**Selected text**
* * *
[Haskell-cafe] relational data representation in memory using haskell?

21 May 2008

      I'm kind of stuck that's why I'm posting here to ask wether this makes
sense at all, maybe someone else has already done it?

What I'd like to have:

Some way representing relational data which is typically stored in
databases such as Postgresql..

Rewriting something like Postgresql in haskell would take ages..
So I'd be satisfied with having in memory representation only (this
would fit the HAppS state system very well .. :)
Why ?
* type safety
* less conversions compared to SQL data
* no need to switch processes, parse SQL etc so maybe it's even faster?
  (a small benchmark showed that inserting 20000 Ints into a list was 8
   times faster than using MySQL parsing 20000 INSERT INTO x (1)
   statements )

I'd like to illustrate two different ideas using a small example:
(A)
        data CD = CD { title :: String, tracks :: [ Track ] }
        data Track = Track { track :: String, cd :: CD }
        data PDB = PDB { cds :: Set CD, tracks :: Set Track }

because it's not using foreign ids but kind of pointers I'll call this
the pointer method

using uniq ids it would look like this:
(B)
* * *
**Given data**
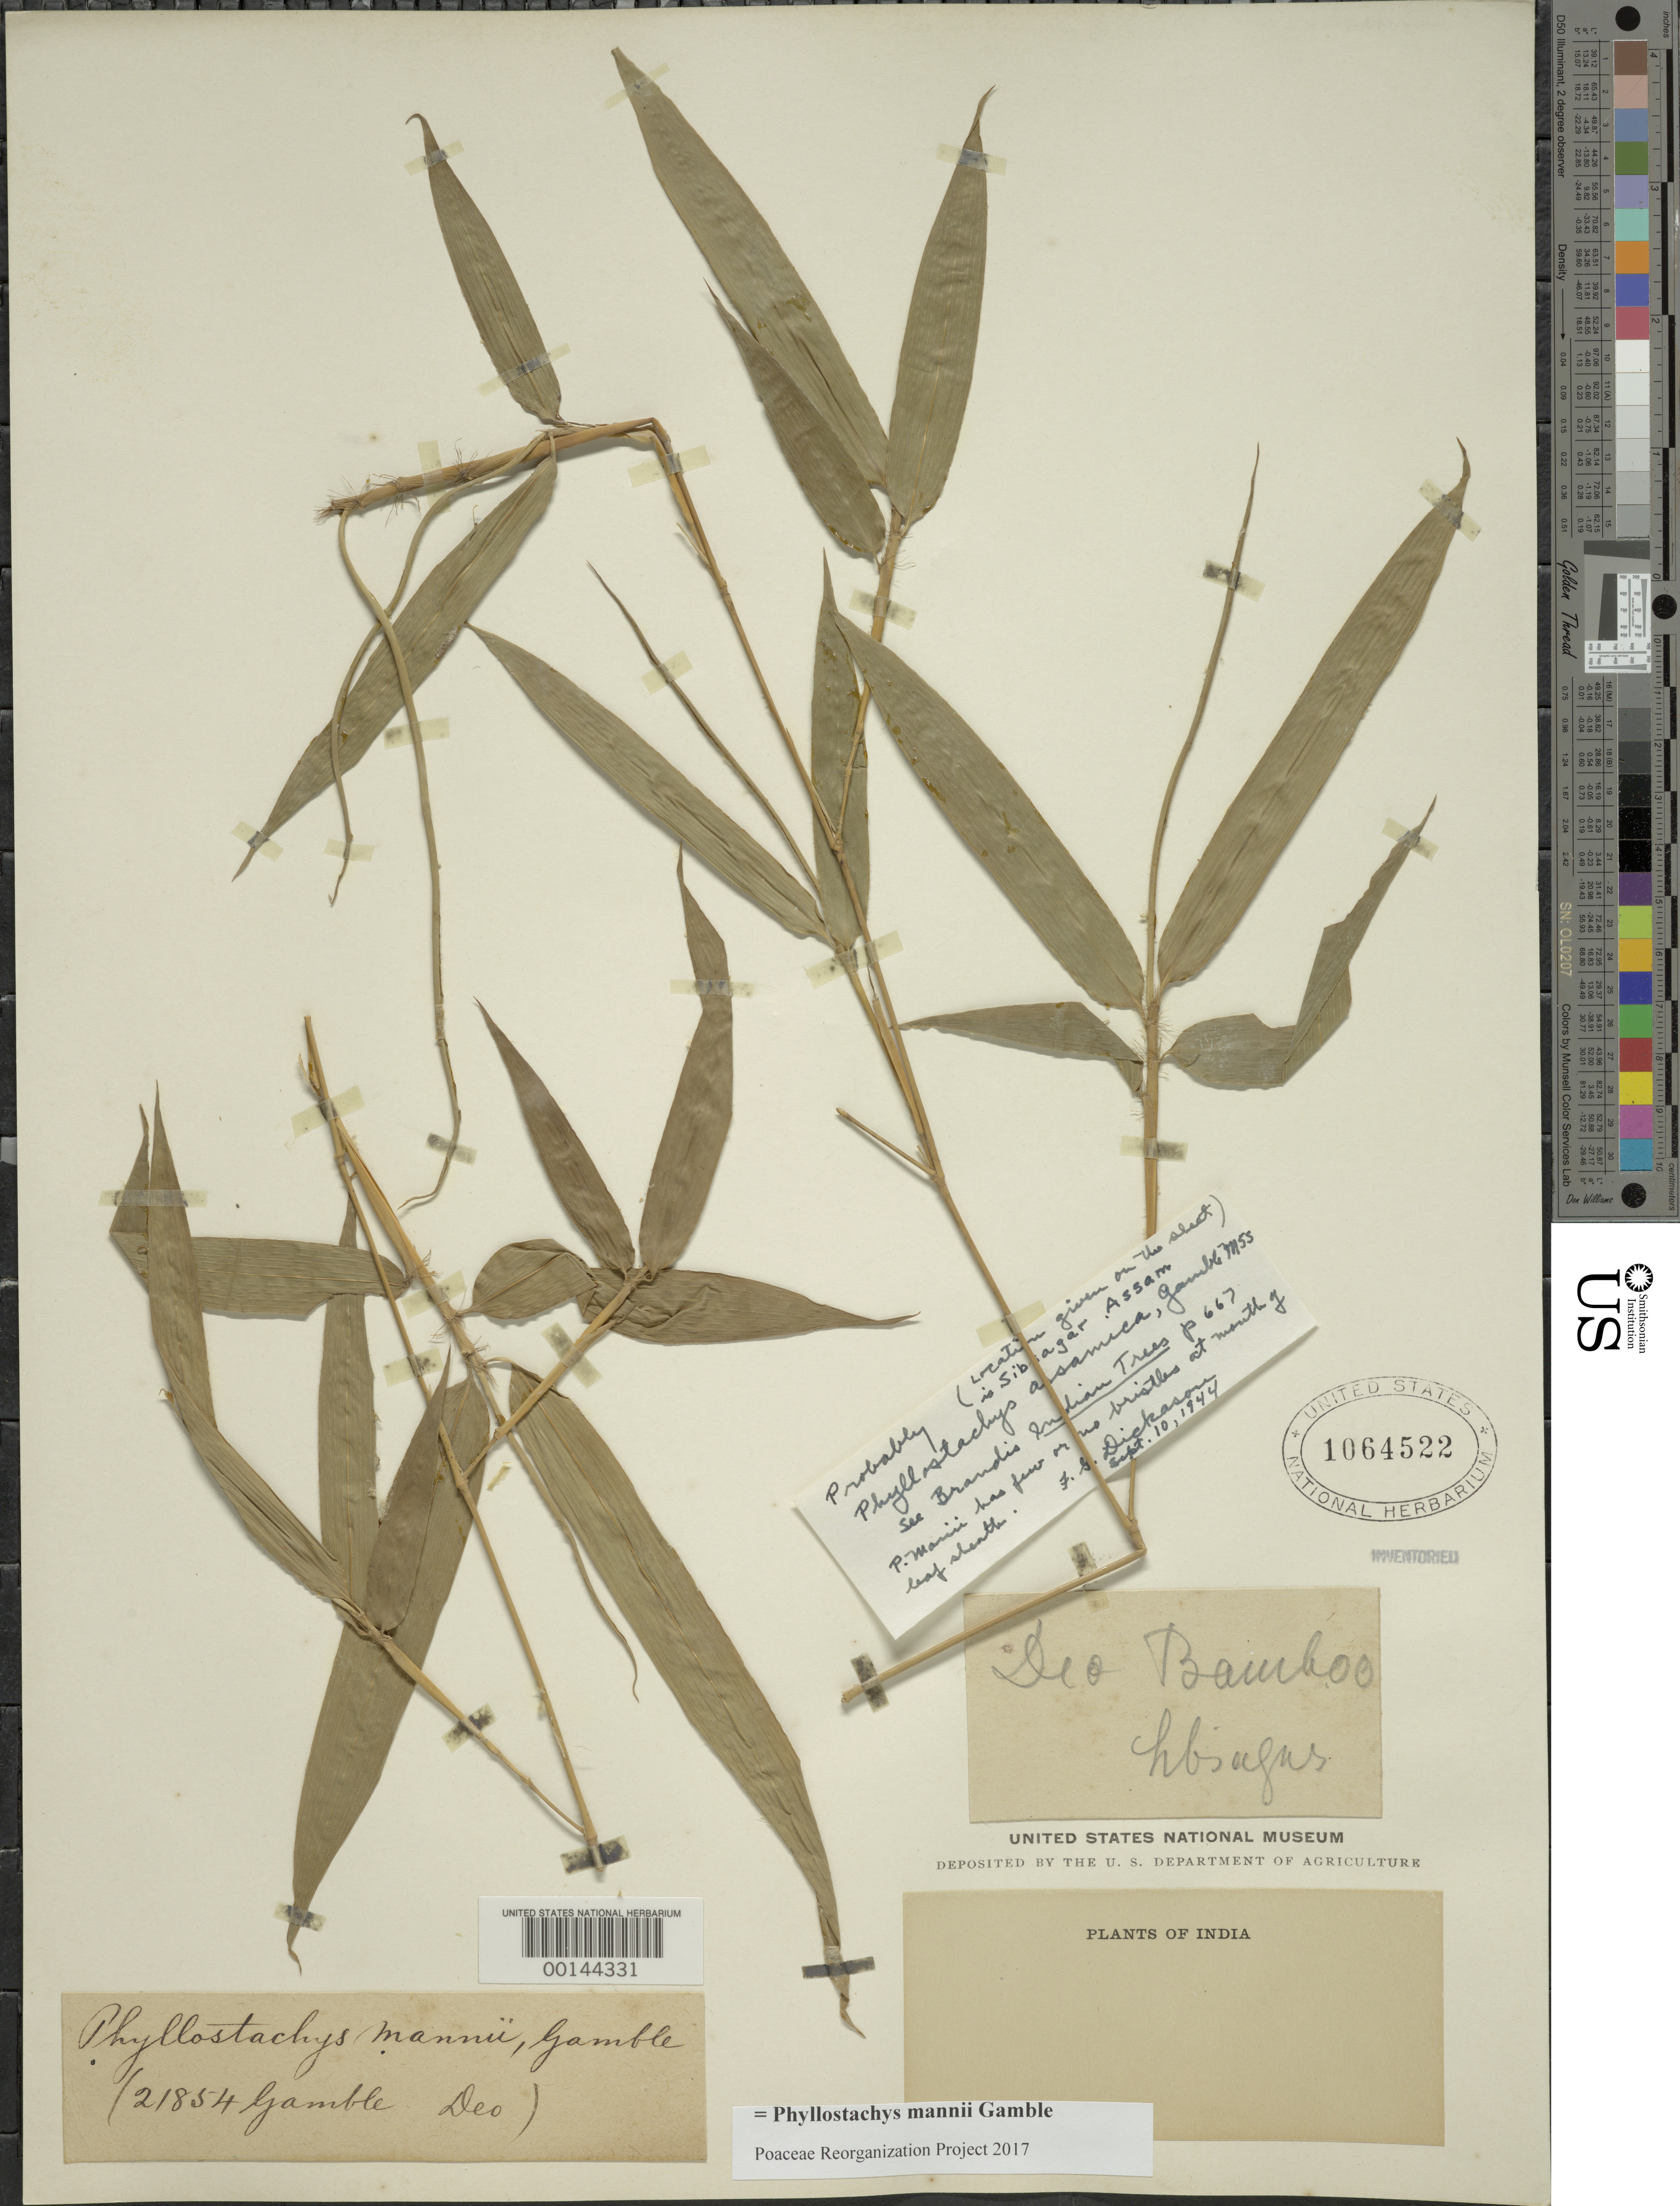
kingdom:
* * *
**Required task 1**
Restate the Haskell-cafe post, beginning at the words "What I'd like" and stopping after "very well .. :)", and substitute "SQLite" for "Postgresql" throughout that span.
**Required task 2**
Answer these questions from the Haskell-cafe post.
(a) On what date was the post written?
(b) In the small benchmark, how much faster was inserting 20000 Ints into a list than using MySQL?
(c) What name does the author give to approach (A)?

**Task solution 1**
What I'd like to have:

Some way representing relational data which is typically stored in
databases such as SQLite..

Rewriting something like SQLite in haskell would take ages..
So I'd be satisfied with having in memory representation only (this
would fit the HAppS state system very well .. :)

**Task solution 2**
(a) 21 May 2008.
(b) Eight times faster.
(c) The pointer method.